Tropicals Need a Lift Now To Ensure Summer Splendor
Thursday, November 16, 2006
Like many gardeners these days, Bart Windsor is a big fan of showy tropical plants. In high summer, his poolside garden in Manassas becomes a joyful jungle of banana plants, cannas and elephant ears.
Suddenly, the sticky heat of July and August makes sense. "It's like being on vacation every single evening when you come home," said Windsor, a facilities manager for Boeing.
Now, however, the party's over.
A few light frosts have destroyed the cells of these leafy giants, causing them to shrivel, collapse and rot away. Windsor and the rest of us who are mad about exotic flora are faced with three choices: Cut the tropicals to the ground and hope they will grow back from their underground bulbs (some will, many won't); dig them up and throw them out; or lift them and store the bulbs indoors until spring.
The last is his preferred course. It's easy to do and allows plants to reach a size unattainable by new, store-bought bulbs. It also can save money in the long run. Mass production of these plants has lowered the price: In the spring, Home Depot was selling one-gallon banana plants for $9.99. Garden-variety dahlias can be found for less than $5, but prized varieties can cost $20 a tuber from specialty catalogues. In addition, some serious increase in your stock will let you build your own jungle.

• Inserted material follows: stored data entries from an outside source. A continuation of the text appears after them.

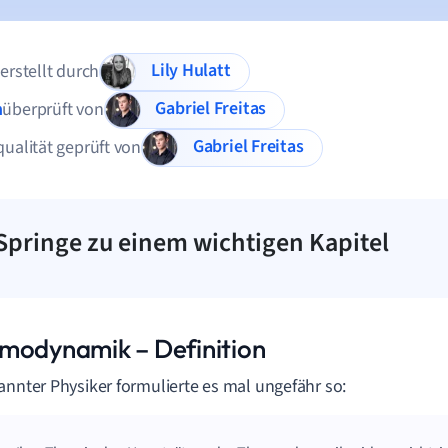
Lily Hulatt
 erstellt durch
Gabriel Freitas
n
überprüft von
Gabriel Freitas
qualität geprüft von
Springe zu einem wichtigen Kapitel
modynamik – Definition
annter Physiker formulierte es mal ungefähr so:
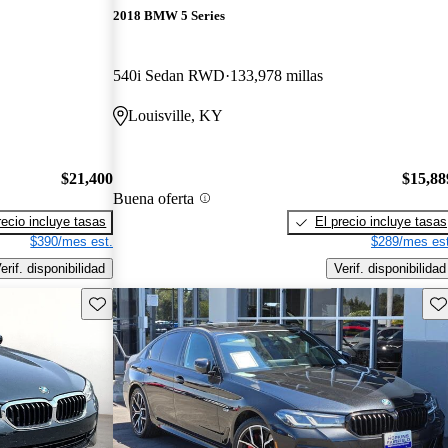
2018 BMW 5 Series
540i Sedan RWD
133,978 millas
Louisville, KY
$21,400
$15,88
Buena oferta
recio incluye tasas
El precio incluye tasas
$390/mes est.
$289/mes est
erif. disponibilidad
Verif. disponibilidad
Guarda este Aviso
Gu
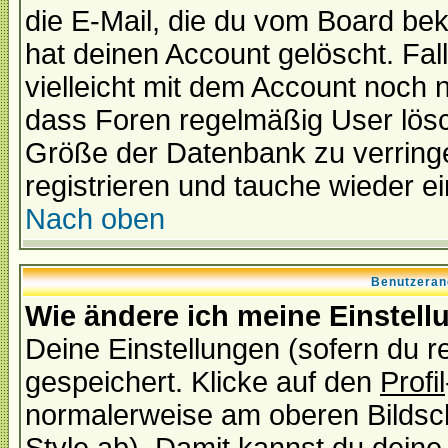
die E-Mail, die du vom Board be
hat deinen Account gelöscht. Falls
vielleicht mit dem Account noch n
dass Foren regelmäßig User lösc
Größe der Datenbank zu verringe
registrieren und tauche wieder ei
Nach oben
Benutzeran
Wie ändere ich meine Einstel
Deine Einstellungen (sofern du re
gespeichert. Klicke auf den
Profil
normalerweise am oberen Bildsc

Most of all, preserving tropicals puts a satisfying green sheen on your thumbs. Everyone will think you're a skilled horticulturist even if the plants are more than willing to increase on their own. "They do multiply," said Windsor, a part-time stage conjurer who has now found magic lurking in the soil.

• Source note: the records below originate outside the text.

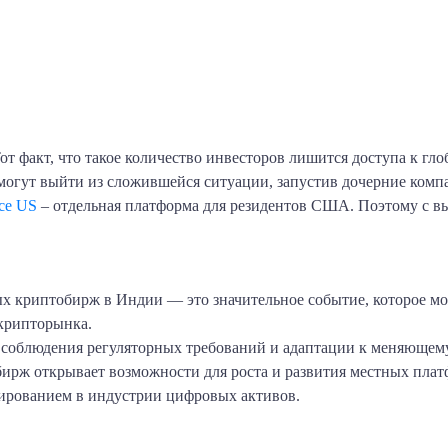
 факт, что такое количество инвесторов лишится доступа к гло
огут выйти из сложившейся ситуации, запустив дочерние комп
ce US
– отдельная платформа для резидентов США. Поэтому с вы
ых криптобирж в Индии — это значительное событие, которое мо
 крипторынка.
 соблюдения регуляторных требований и адаптации к меняющемус
рж открывает возможности для роста и развития местных платф
ированием в индустрии цифровых активов.
am
klassniki
тправить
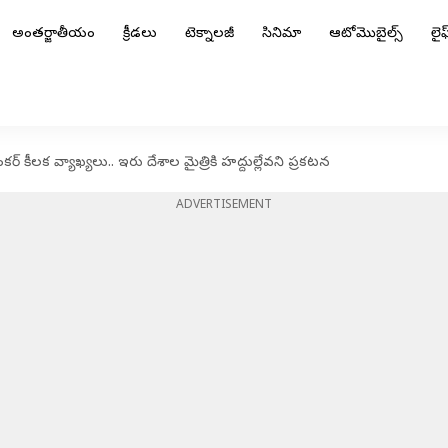
అంతర్జాతీయం
క్రీడలు
టెక్నాలజీ
సినిమా
ఆటోమొబైల్స్
లైఫ్
 కీలక వ్యాఖ్యలు.. ఇరు దేశాల మైత్రికి హద్దుల్లేవని ప్రకటన
ADVERTISEMENT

Oddly, several banana varieties can be counted on to make it through a Washington winter in the ground if they have a protected site with excellent winter drainage. Windsor has three he is confident to leave in the ground: the Chinese yellow banana, the Japanese or Basjoo banana and a maroon-leafed variety called Bordelon. Once the frostbitten top growth is removed, he advises putting some mulch over the crown and laying some plastic sheeting over it. He did this last winter with a single Chinese yellow banana, and it sprouted this spring with 45 new shoots. He shudders to think what it will do next spring.
Other varieties are not as reliable and need to be lifted, including the red Abyssinian banana and Saba, a towering variety.
Elephant ears, a catchall name for three big-leafed tropicals -- colocasia, alocasia and xanthosoma -- will have to be dug if they are to survive.
Dahlias won't survive, as a rule, and cannas, while hardier, benefit from being dug and lifted so that new clumps next year remain uncrowded and vigorous.
Cut off the top growth of cannas and elephant ears, but don't cut tall banana varieties to the ground unless you want them to come back shorter. For tall banana plants (they are not trees, botanically) to add height year to year, you need to allow the stalk to remain. Windsor tops his at six feet. The leaf stalks of elephant ears, bananas and, to a lesser degree, dahlias contain large amounts of water and will bleed profusely when cut.
Windsor uses a sharp shovel to dig. I like to use a good digging fork to minimize the risk of slicing one of the bulbs (actually a rhizome in the case of banana and canna, a tuber with elephant ears and dahlias). Windsor takes a hand cultivator and forks soil from the bulbs while taking care not to bruise or slice them.